Gorsuch asked whether a sit-in that disrupts a trial or access to a federal courthouse would qualify as corruptly obstructing an official proceeding, or whether a heckler who disrupted a Supreme Court address could be charged under the law. He also seemed to reference an incident involving Democratic Rep. Jamaal Bowman of New York, who pleaded guilty to a misdemeanor charge after pulling a fire alarm in a Capitol Hill office building ahead of a vote on a government funding bill last year.

“Are those all federal felonies subject to 20 years in prison?” Gorsuch asked.

But Prelogar said the Justice Department has only brought the charge when there is evidence that a defendant had corrupt intent to disrupt Congress’ counting of electoral votes. In response to Justice Brett Kavanaugh’s question as to why prosecutors had to charge Fischer with the obstruction count when he was indicted for six others, she said those charges “don’t fully reflect the culpability” of his actions on Jan. 6.

“One of the distinct strands of harm, one of the root problems with petitioners’ conduct is that he knew about that proceeding, he had said in advance of Jan. 6 that he was prepared to storm the Capitol, prepared to use violence. He wanted to intimidate Congress. He said, ‘They can’t vote if they can’t breathe,’ and then he went to the Capitol on Jan. 6 with that intent in mind and took action, including assaulting a law enforcement officer,” she said.

Prelogar said it is “entirely appropriately” for the government to seek to hold Fischer accountable “for that conduct with that intent.”

She also drew distinctions between the events of Jan. 6 and a protester who interrupts a Supreme Court proceeding.

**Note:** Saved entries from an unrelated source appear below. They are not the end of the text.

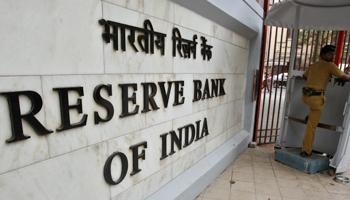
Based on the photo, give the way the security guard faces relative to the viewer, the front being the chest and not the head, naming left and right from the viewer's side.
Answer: facing away from the viewer and to the right of the viewer

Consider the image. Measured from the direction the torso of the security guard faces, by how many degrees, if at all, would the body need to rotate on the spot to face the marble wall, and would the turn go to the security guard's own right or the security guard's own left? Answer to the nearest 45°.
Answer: approximately 135° to the security guard's own left
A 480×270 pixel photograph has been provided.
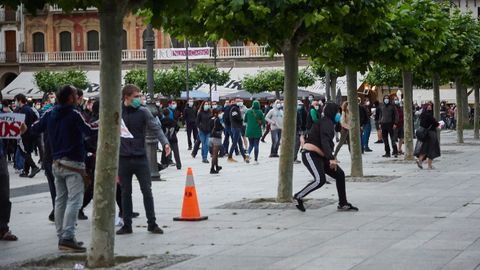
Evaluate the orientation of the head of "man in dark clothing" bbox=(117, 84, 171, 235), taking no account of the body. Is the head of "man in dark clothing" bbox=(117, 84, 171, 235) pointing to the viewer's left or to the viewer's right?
to the viewer's right

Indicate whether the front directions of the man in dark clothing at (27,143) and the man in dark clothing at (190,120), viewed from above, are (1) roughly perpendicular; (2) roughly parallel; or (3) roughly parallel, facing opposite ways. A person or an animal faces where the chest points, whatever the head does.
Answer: roughly perpendicular

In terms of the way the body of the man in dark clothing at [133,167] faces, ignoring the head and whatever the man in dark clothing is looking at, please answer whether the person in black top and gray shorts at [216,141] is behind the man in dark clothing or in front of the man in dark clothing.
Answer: behind

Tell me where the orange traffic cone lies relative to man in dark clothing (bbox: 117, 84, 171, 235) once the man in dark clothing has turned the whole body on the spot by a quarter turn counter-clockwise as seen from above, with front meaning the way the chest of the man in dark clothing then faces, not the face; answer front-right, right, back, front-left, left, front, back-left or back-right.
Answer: front-left
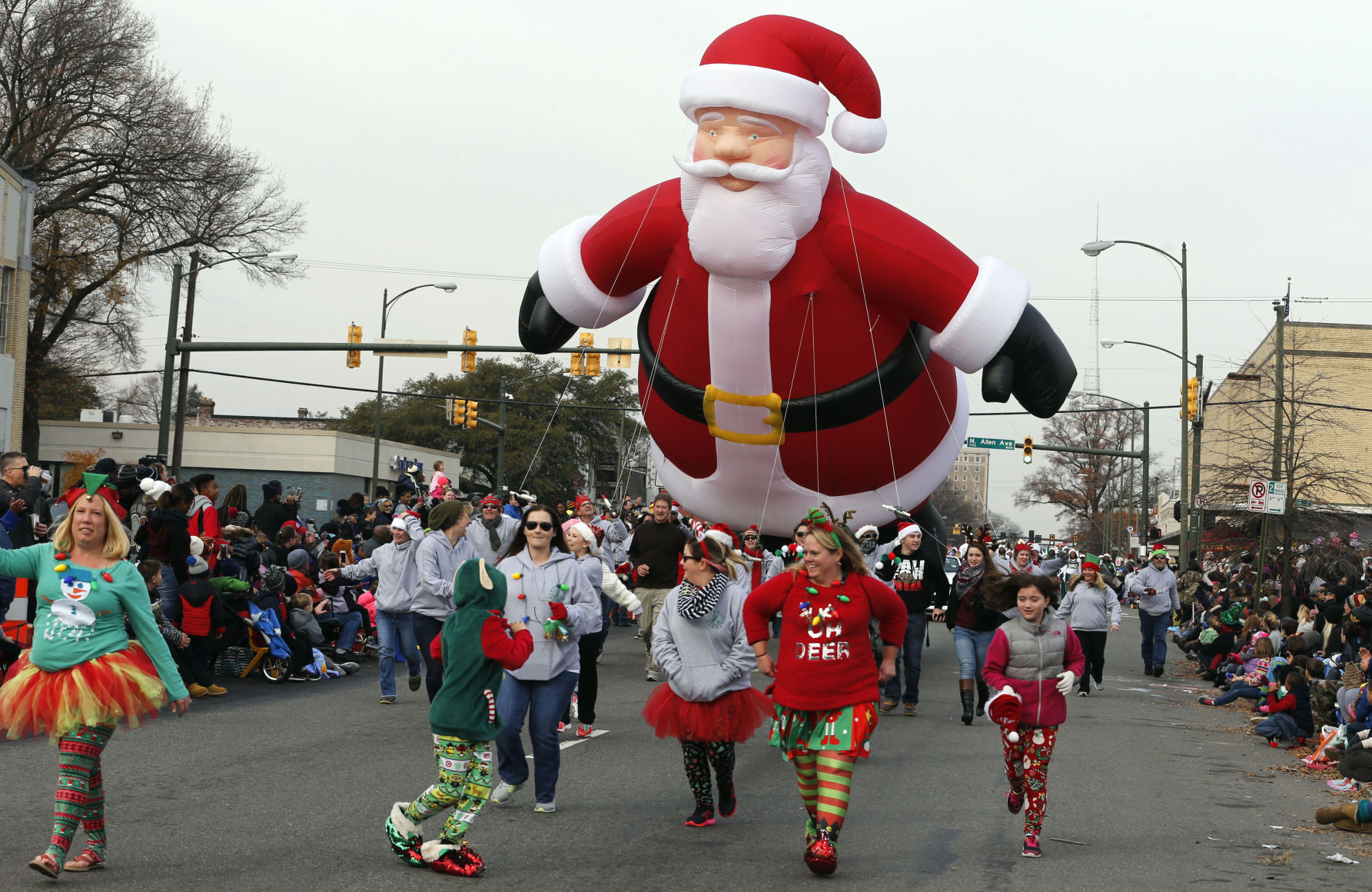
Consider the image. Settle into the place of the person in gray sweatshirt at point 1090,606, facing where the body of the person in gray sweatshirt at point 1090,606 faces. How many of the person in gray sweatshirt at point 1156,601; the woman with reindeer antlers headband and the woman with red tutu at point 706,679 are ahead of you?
2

“It’s in a fundamentally different posture than if they had stormed into this courtroom, overrun the Supreme Court police, required the justices and other participants to flee for their safety, and done so with clear evidence of intent to obstruct,” Prelogar said.

Still, Chief Justice John Roberts and Thomas questioned whether the Justice Department has applied the obstruction statute before in situations that did not involve specific documents. 

“There have been many violent protests that have interfered with proceedings,” Thomas said. “Has the government applied this provision to other protests in the past and has this been the government position throughout the lifespan of the statute?”

Roberts, meanwhile, seemed skeptical that the provision could be interpreted to broadly prohibit a defendant from corruptly engaging in conduct to obstruct an official proceeding.

“You can’t just tack it on and say, look at it as if it’s standing alone, because it’s not,” Roberts said.

The impacts of a decision

The Supreme Court said in December it would take up the case, and its decision to do so reverberated swiftly. Some defendants who were convicted of violating the obstruction statute but not yet sentenced sought to pause their proceedings until the justices rule, likely by the end of June.

If Fischer prevails and the high court finds the law narrowly covers corrupt evidence-related conduct, there could be dozens of defendants who have been convicted and seek resentencing, withdraw guilty pleas or ask for a new trial.

As for the impact on Trump’s case, the special counsel told the Supreme Court in a filing in the immunity case last week that regardless of how it rules, the charges against Trump are still valid.

Smith has accused Trump of deceitfully organizing fake slates of electors in seven battleground states and urging state officials to send the false certificates to Congress. The creation of the phony documents, he said, “satisfies an evidence-impairment interpretation.”